Hal ini terjadi meskipun ada lonjakan energi terbarukan yang menjanjikan, yang merupakan isu utama dalam perundingan iklim Dubai di mana lebih dari 100 negara telah menandatangani seruan untuk melipatgandakan kapasitas energi terbarukan pada dekade ini.
“Angin, surya, kendaraan listrik, baterai, semuanya berkembang pesat, dan ini merupakan hal yang luar biasa. Namun itu hanya setengah dari cerita yang ada,” katanya. “Setengahnya adalah pengurangan emisi bahan bakar fosil. Dan upaya yang kita lakukan belum cukup.”
Penelitian tersebut juga menemukan bahwa bahan bakar fosil menyumbang 36,8 miliar ton dari total 40,9 miliar ton CO2 yang diperkirakan dihasilkan tahun ini.
Beberapa negara penghasil polusi utama telah mencatat penurunan emisi CO2 tahun ini – termasuk penurunan sebesar tiga persen di Amerika Serikat dan penurunan sebesar 7,4 persen di seluruh Uni Eropa.
Namun China, yang menyumbang hampir sepertiga emisi global, diperkirakan akan mengalami kenaikan CO2 sebesar empat persen pada tahun ini, demikian temuan penelitian tersebut, seiring dengan meningkatnya penggunaan batu bara, minyak, dan gas saat negara tersebut terus pulih dari dampak penguncian pandemik Covid-19.

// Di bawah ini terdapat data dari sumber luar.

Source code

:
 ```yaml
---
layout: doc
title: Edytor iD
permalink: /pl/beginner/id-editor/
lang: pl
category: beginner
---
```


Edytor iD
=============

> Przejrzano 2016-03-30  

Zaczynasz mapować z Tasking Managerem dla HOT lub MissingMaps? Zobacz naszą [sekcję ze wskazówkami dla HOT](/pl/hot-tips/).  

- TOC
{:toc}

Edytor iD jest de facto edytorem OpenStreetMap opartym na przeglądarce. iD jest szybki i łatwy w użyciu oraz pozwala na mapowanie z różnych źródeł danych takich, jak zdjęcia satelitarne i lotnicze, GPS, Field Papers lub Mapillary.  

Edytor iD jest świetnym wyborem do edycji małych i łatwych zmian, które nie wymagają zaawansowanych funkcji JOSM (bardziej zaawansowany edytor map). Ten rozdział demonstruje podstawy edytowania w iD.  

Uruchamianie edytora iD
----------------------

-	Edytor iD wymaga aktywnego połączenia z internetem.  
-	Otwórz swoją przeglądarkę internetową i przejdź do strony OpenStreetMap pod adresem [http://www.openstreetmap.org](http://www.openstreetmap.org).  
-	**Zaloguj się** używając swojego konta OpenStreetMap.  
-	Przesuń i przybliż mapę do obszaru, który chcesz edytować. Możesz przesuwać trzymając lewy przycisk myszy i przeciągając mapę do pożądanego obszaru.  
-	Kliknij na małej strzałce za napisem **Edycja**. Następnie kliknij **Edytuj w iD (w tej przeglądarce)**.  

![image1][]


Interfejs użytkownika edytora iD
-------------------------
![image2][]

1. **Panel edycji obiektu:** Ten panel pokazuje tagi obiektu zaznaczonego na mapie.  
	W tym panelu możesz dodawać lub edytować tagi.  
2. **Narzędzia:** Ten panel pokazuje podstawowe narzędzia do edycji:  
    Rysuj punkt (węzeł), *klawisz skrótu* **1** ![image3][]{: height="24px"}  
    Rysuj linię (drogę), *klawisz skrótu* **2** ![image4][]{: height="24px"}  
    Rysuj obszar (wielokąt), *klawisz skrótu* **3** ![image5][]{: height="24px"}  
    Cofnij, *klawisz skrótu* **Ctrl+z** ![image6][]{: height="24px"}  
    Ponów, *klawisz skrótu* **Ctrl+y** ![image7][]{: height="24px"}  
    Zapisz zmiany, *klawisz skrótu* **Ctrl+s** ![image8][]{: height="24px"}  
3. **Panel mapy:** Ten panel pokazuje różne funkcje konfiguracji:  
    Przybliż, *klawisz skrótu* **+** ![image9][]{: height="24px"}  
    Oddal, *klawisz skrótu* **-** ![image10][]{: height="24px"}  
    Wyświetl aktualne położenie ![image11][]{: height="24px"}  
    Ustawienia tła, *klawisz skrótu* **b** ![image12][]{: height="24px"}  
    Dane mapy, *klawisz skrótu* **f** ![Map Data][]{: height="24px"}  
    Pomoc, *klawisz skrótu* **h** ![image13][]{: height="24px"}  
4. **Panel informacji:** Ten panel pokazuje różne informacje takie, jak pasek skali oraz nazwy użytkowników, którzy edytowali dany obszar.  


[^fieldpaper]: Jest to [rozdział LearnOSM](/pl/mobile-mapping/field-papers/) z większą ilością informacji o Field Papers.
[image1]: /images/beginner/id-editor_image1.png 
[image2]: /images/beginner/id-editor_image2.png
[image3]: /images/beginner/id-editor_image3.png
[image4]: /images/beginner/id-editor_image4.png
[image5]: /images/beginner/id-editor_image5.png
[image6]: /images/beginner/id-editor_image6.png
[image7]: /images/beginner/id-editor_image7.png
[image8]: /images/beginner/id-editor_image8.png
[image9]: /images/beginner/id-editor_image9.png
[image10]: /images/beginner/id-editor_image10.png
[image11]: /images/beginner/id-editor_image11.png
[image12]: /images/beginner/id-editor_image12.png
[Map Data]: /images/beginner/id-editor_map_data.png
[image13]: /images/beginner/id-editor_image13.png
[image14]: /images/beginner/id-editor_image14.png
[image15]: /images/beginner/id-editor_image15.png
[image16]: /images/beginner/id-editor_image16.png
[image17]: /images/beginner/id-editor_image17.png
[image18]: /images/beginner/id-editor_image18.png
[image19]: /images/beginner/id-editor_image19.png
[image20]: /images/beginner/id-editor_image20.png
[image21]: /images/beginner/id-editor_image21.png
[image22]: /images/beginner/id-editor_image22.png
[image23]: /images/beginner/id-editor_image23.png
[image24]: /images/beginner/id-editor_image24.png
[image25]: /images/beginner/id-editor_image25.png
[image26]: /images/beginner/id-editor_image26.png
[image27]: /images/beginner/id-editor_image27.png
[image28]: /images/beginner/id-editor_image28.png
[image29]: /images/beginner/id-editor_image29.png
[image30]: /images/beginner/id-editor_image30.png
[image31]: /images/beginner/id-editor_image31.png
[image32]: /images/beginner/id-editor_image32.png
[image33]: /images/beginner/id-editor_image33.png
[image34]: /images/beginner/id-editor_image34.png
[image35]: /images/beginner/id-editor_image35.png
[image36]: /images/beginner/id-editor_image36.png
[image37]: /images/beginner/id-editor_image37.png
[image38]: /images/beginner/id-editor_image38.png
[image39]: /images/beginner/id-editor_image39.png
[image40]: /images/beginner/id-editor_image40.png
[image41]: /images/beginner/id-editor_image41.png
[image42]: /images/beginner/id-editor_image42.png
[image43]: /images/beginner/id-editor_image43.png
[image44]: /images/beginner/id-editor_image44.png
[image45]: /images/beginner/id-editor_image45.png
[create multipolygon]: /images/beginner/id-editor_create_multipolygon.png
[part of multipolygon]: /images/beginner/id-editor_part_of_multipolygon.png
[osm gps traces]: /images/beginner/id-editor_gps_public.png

Sementara itu, peningkatan emisi CO2 lebih dari delapan persen di India berarti negara tersebut kini telah melampaui UE sebagai negara penghasil bahan bakar fosil terbesar ketiga, kata para ilmuwan.
Baik di India maupun China, peningkatan permintaan listrik melampaui penerapan energi terbarukan secara signifikan, kata Peters.
Emisi dari sektor penerbangan meningkat sebesar 28 persen tahun ini seiring dengan bangkitnya tingkat emisi terendah di era pandemik.
Penelitian ini dipublikasikan di jurnal Earth System Science Data.